Unfortunately, Uncle Mo’s shocking loss in the Wood overshadowed the determined victory by Toby’s Corner. Toby’s Corner showed a nice turn of late foot to get up and nail Arthur’s Tale. Although Toby’s Corner was 3 for 5 going into the Wood, this was his best effort to date, and it came with blinkers on. So Toby’s Corner, at the very least, is moving in the right direction, and that is a big plus is this year’s suddenly wide open Kentucky Derby picture.

Midnight Interlude, upset winner of Saturday’s Santa Anita Derby, is also moving in the right direction. Although Midnight Interlude was put to a drive with three-eighths of a mile to go and needed the length of the stretch to nip Comma to the Top, who was not under consideration for the Kentucky Derby because the distance is too far, he still deserves some credit. Even if this Santa Anita Derby became a much easier race when first Premier Pegasus and then Jaycito had to be withdrawn, it still takes some substance to do what Midnight Interlude did, which is step up and win a race like this off of only a win over maidens.

But I do think Silver Medallion, who finished fourth as the favorite in the Santa Anita Derby in his first start since he won the El Camino Real Derby two months ago, is one to keep an eye on. Silver Medallion definitely ran like a short horse, yet was out well after the finish.

As I noted in my Saturday afternoon blog post, there doesn’t appear to be much to look for out of the Illinois Derby. The fact that Joe Vann, the extremely rare Todd Pletcher-trained 3-year old not nominated to the Triple Crown, and Zoebear, who went into Saturday still a maiden after five starts, ran one-two says it all.

I’m also wondering what, if any, meaning Lilacs and Lace’s 48-1 upset of Saturday’s Ashland at Keeneland has. My sense is this was another one of those wacky Polytrack results. However, I do think Kathmanblu’s third as the favorite in the Ashland confirmed a feeling I had about her beforehand, which is the races she’s been winning were weak. Kathmanblu must raise her game to levels she has not yet reached if she is to contend with R Heat Lightning in the Kentucky Oaks.

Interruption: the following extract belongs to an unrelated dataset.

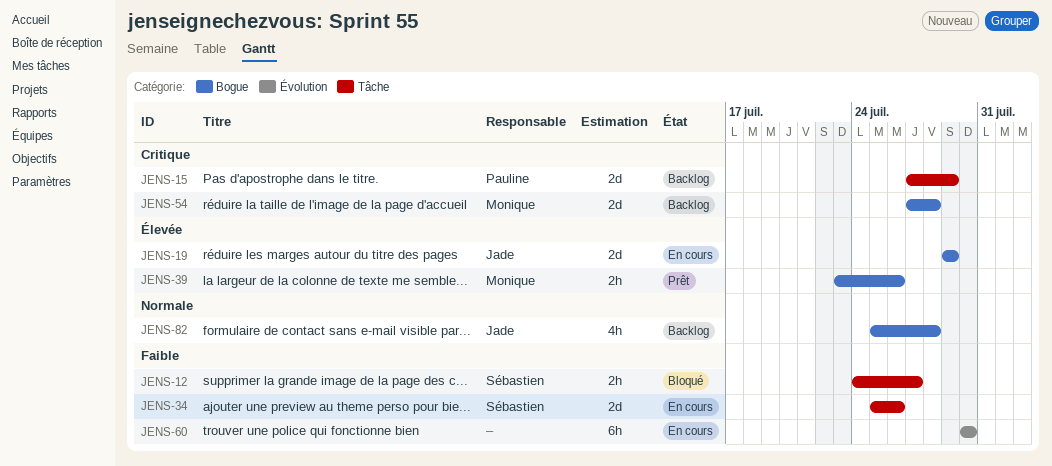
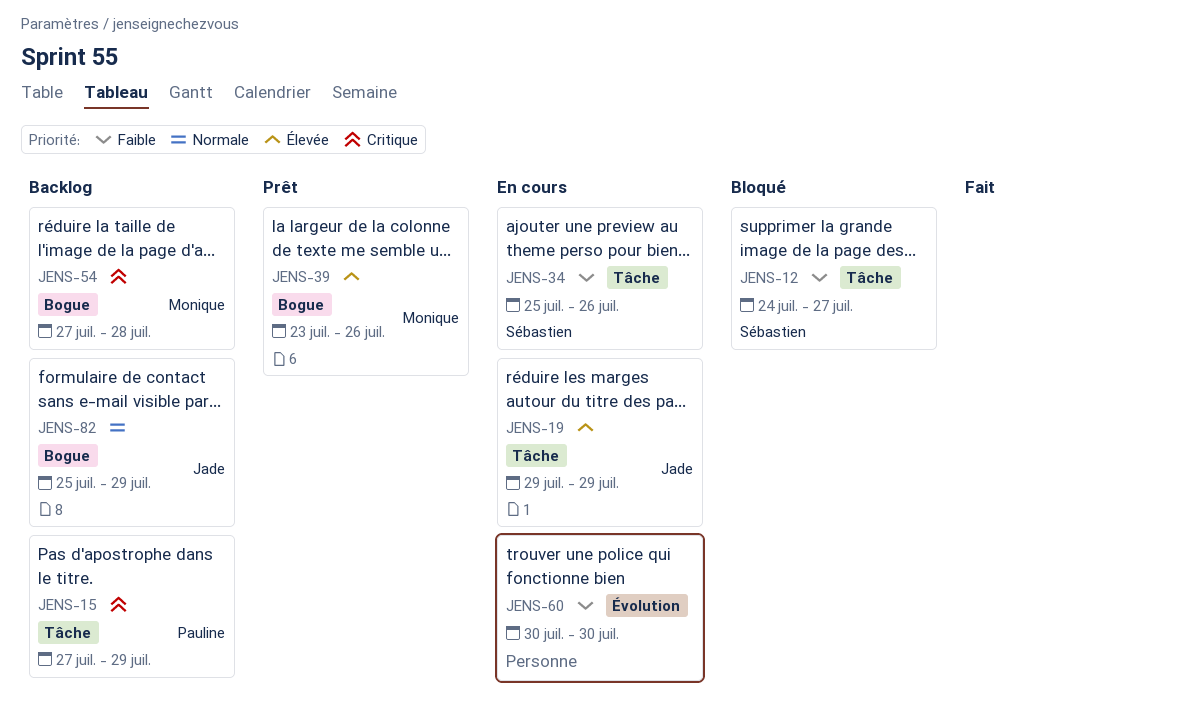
JENS-19, label: Bogue -> Tâche
JENS-82, due: Jul 28 -> Jul 29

Finally, a word about Misremembered getting caught at 2-5 by Win Willy in Saturday’s Oaklawn Handicap. The way Misremembered won his comeback at Santa Anita last month, he looked like the best older male in the country. But in a handicap division that is a game of musical chairs if there ever was one, Misremembered couldn’t stand the prosperity and went down to defeat Saturday. In his defense, Misremembered was part of a strong early pace. But at this point, it really is a coin flip as to who should on top in the older male division in the Watchmaker Watch. I might even keep Misremembered on top for lack of a better alternative. I am, however, open to suggestion.